Sida : les problèmes financiers fragilisent l’avenir des découvertes

Romandie.com

ROME – L’avenir des découvertes sur le virus du sida, présentées cette semaine à la conférence scientifique de Rome, risque d’être obéré par des financements internationaux à la traîne.

Les économies émergentes restent réticentes à participer aux dépenses.

Nous sommes dans une zone dangereuse pour les financements de la lutte contre le sida, a lancé Peter Piot, ancien directeur de l’Onusida, devant les participants à la conférence, qui s’achève mercredi.

La science va beaucoup plus vite que la mise en oeuvre que nous pouvons en faire et que nous pouvons payer, a-t-il ajouté.

Plusieurs résultats d’essais ou d’études, présentés à Rome, pourraient bouleverser l’avenir de l’épidémie.

Une étude a établi que fournir rapidement des traitements antirétroviraux (ARV) à des personnes infectées réduisait de 96% le risque qu’elles transmettent l’infection. C’est le traitement comme prévention. D’autres études ont montré que fournir un traitement préventif d’ARV à des personnes non infectées réduisait le risque d’environ les deux tiers. On parle de prophylaxie pré-exposition.

Dans le domaine de la prévention, il y a aussi la circoncision, qui réduit le risque pour 60% des hommes (mais pas des femmes). Pour elles le gel microbicide, qui montre déjà de bons résultats, continue d’être testé.
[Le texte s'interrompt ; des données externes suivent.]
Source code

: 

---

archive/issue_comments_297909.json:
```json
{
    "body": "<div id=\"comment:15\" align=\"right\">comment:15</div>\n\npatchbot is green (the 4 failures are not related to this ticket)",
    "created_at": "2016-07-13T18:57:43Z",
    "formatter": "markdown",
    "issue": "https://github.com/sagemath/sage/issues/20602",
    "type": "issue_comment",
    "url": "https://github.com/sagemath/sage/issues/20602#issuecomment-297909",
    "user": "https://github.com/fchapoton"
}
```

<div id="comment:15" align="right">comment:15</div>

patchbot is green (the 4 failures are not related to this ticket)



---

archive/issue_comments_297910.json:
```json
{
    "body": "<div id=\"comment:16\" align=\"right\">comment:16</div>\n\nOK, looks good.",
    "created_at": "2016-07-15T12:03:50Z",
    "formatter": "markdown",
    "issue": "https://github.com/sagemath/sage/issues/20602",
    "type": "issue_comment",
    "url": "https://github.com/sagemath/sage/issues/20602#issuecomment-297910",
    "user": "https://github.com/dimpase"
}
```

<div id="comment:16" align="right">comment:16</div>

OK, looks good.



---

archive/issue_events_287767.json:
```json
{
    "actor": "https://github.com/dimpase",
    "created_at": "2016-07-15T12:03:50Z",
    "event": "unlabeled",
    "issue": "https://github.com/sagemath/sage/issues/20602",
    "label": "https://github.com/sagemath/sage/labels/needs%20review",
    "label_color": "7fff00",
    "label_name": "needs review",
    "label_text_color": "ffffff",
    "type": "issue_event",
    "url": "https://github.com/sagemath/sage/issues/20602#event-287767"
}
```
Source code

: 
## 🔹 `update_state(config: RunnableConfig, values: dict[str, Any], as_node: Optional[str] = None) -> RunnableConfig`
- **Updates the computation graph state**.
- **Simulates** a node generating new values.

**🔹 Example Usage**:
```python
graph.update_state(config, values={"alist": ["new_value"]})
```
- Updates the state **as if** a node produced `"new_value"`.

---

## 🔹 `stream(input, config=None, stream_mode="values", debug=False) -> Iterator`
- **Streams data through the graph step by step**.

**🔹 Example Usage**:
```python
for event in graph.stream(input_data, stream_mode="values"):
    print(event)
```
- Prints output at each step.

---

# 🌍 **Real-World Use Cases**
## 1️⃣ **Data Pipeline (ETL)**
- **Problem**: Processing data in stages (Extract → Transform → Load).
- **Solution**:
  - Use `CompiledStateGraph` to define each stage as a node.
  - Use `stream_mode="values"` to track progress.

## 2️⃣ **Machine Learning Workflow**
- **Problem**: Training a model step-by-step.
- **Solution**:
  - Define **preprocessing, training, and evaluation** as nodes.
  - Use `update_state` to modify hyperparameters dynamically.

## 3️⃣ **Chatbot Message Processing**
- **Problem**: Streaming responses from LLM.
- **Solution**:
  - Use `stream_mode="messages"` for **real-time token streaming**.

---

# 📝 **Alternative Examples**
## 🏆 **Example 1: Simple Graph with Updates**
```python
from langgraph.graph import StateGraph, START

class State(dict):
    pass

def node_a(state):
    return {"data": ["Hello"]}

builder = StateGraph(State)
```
Pour développer ces nouvelles ouvertures, il faudra encore y mettre de l’argent, note Julio Montaner, directeur du Centre d’excellence sur le VIH/sida de Colombie britannique.

Jean-Paul Moatti, professeur en économie de la santé (Inserm, Université de la Méditerranée), estime que ce serait rentable en une dizaine d’années. Et rappelle une évidence: lorsque la personne n’est pas malade, le pays paye moins pour la santé et perd moins de jours de production.

Financièrement, cependant, les choses se présentent mal.

Entre 2001 et 2009, l’aide pour la lutte contre le sida a été certes quasiment multipliée par 10, passant de 1,6 à 15,9 milliards de dollars par an. En 2010 cependant, 6,6 millions de personnes reçoivent le traitement, mais 9 millions de personnes sont toujours en attente, alors que les pays occidentaux ont réduit leurs versements, du fait de la crise financière.

Et pour tenir les engagements de l’ONU de fournir le traitement à 15 millions de personnes d’ici à 2015, il faudrait quelque 22 à 24 millions de dollars par an.

Il y a peu de chance que les pays riches, qui représentent déjà l’essentiel des financements, puissent donner davantage. Symbolique : l’Italie, pays hôte de la conférence, a été pointée du doigt lors de la conférence de Rome. Elle ne verse rien au Fonds mondial depuis deux ans et lui doit 260 millions de dollars.

Les pays riches du Golfe ou ceux dont les richesses s’accroissent rapidement, comme la Chine ou l’Inde, sont encore des récipiendaires de l’aide du Fonds mondial, et non des donateurs.

Des 13 milliards de dollars dépensés par le Fonds mondial pour le sida depuis sa création, 4% sont allés à la Chine, alors même que le pays possède des réserves de devises étrangères de plus de 3.000 milliards de dollars.

Le directeur du Fonds mondial, Michel Kazatchkine, qui a fait l’an dernier le tour des pays susceptibles de participer au Fonds, reconnaît qu’il a eu peu de succès. Il y a beaucoup d’impatience (des pays riches à propos de la Chine) mais ça prend du temps, a-t-il déclaré à l’AFP.

En ce qui concerne le FMI et la Banque mondiale, la Chine est passée du rang de pays en développement qui reçoit des aides à acteur international majeur, note-t-il. J’espère que dans les deux ou trois ans, le Fonds mondial intéressera aussi la Chine.